I'm not completely sure which component to file this bug under, but I have an mp3 file where Valgrind reports Leak Definitely Lost.

The mp3 file (5154-fuzzed-amharic.mp3) can be found inside the .tgz archive at the URL above. The bug is easily reproducible.

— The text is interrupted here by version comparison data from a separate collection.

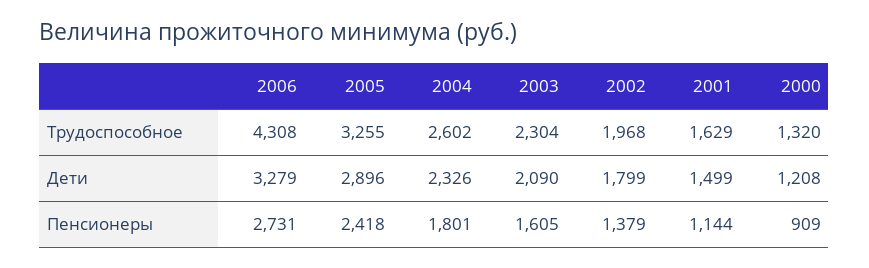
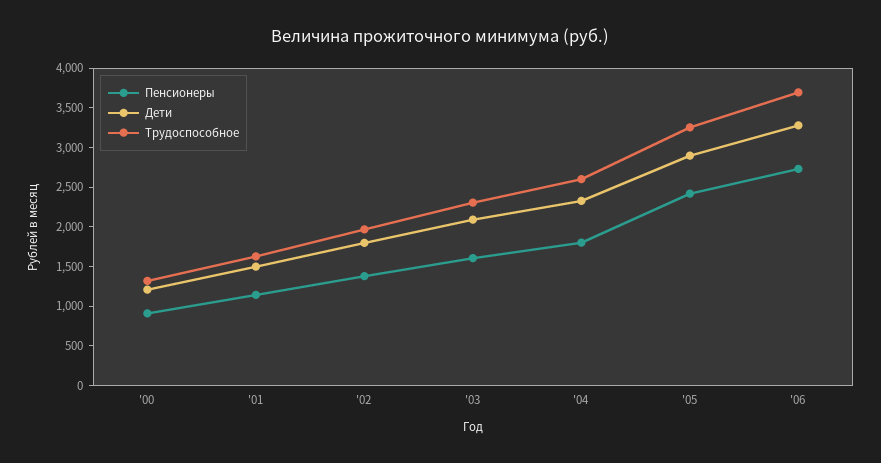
  {
    "Трудоспособное": {
-     "2006": 4308,
+     "2006": 3750,
      "2005": 3255,
      "2004": 2602,
      "2003": 2304,
      "2002": 1968,
      "2001": 1629,
      "2000": 1320
    },
    "Дети": {
      "2006": 3279,
      "2005": 2896,
      "2004": 2326,
      "2003": 2090,
      "2002": 1799,
      "2001": 1499,
      "2000": 1208
    },
    "Пенсионеры": {
      "2006": 2731,
      "2005": 2418,
      "2004": 1801,
      "2003": 1605,
      "2002": 1379,
      "2001": 1144,
      "2000": 909
    }
  }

Note that it does not cause MPlayer to crash.

I confirmed that this bug is reproducible on Linux OS, Debian x32 with the
latest subversion of MPlayer, dev-SVN-r27243-4.1.2.

I used a 32-bit Intel(R) Core(TM)2 Duo CPU T7250 @ 2.00GHz.

To reproduce:
wget ​http://www.metafuzz.com/testcases/976419-1459-2705914246-Leak_DefinitelyLost.tgz
tar xzfv 976419-1459-2705914246-Leak_DefinitelyLost.tgz
valgrind --leak-check=full mplayer 5154-fuzzed_amharic.mp3

Here is the output from valgrind and mplayer on my machine:

user@debian:~/Desktop$ valgrind --leak-check=full mplayer 5154-fuzzed_amharic.mp3
==32084== Memcheck, a memory error detector.
==32084== Copyright (C) 2002-2007, and GNU GPL'd, by Julian Seward et al.
==32084== Using LibVEX rev 1854, a library for dynamic binary translation.
==32084== Copyright (C) 2004-2007, and GNU GPL'd, by OpenWorks LLP.
==32084== Using valgrind-3.3.1, a dynamic binary instrumentation framework.
==32084== Copyright (C) 2000-2007, and GNU GPL'd, by Julian Seward et al.
==32084== For more details, rerun with: -v
==32084==
MPlayer dev-SVN-r27243-4.1.2 (C) 2000-2008 MPlayer Team
CPU: Intel(R) Core(TM)2 CPU 6600 @ 2.40GHz (Family: 6, Model: 15, Stepping: 6)
CPUflags: MMX: 1 MMX2: 1 3DNow: 0 3DNow2: 0 SSE: 1 SSE2: 1
Compiled for x86 CPU with extensions: MMX MMX2 SSE SSE2

Playing 5154-fuzzed_amharic.mp3.
libavformat file format detected.
[ea_cdata @ 0x863c670]Could not find codec parameters (Audio: adpcm_ea_xas)
LAVF_header: av_find_stream_info() failed

Exiting... (End of file)
==32084==
==32084== ERROR SUMMARY: 0 errors from 0 contexts (suppressed: 19 from 1)
==32084== malloc/free: in use at exit: 32,984 bytes in 12 blocks.
==32084== malloc/free: 145,959 allocs, 145,947 frees, 9,194,402,209 bytes allocated.
==32084== For counts of detected errors, rerun with: -v
==32084== searching for pointers to 12 not-freed blocks.
==32084== checked 2,763,848 bytes.
==32084==
================================================================================
==32084== 84 bytes in 1 blocks are definitely lost in loss record 3 of 5
==32084== Stack hash: 2662860786
==32084== at 0x401C882: memalign (vg_replace_malloc.c:460)
==32084== by 0x8547A94: av_malloc (mem.c:61)
==32084== by 0x8260675: av_new_packet (utils.c:210)
==32084== by 0x82624E0: av_get_packet (utils.c:224)
==32084== by 0x8277575: cdata_read_packet (eacdata.c:86)
==32084== by 0x825CD22: av_read_packet (utils.c:514)
==32084== by 0x826263C: av_read_frame_internal (utils.c:864)
==32084== by 0x8263535: av_find_stream_info (utils.c:1970)
==32084== by 0x81A312E: demux_open_lavf (demux_lavf.c:466)
==32084== by 0x811E2BE: demux_open_stream (demuxer.c:864)
==32084== by 0x811E591: demux_open (demuxer.c:991)
==32084== by 0x807792E: main (mplayer.c:3238)
==32084==
==32084== LEAK SUMMARY:
==32084== definitely lost: 84 bytes in 1 blocks.
==32084== possibly lost: 0 bytes in 0 blocks.
==32084== still reachable: 32,900 bytes in 11 blocks.
==32084== suppressed: 0 bytes in 0 blocks.
==32084== Reachable blocks (those to which a pointer was found) are not shown.
==32084== To see them, rerun with: --leak-check=full --show-reachable=yes

I have not attempted to review this bug to determine whether it represents a
security risk or not.

This bug was found using the catchconv fuzzer. It was found as part of the
SUPERB-TRUST 2008 project ( see ​http://www.truststc.org/superb/ ) and the
metafuzz project ( see ​http://metafuzz.com/, stack hash 2705914246).

Let me know if I can provide more information.

[reimar]

Seems to have been fixed at some point.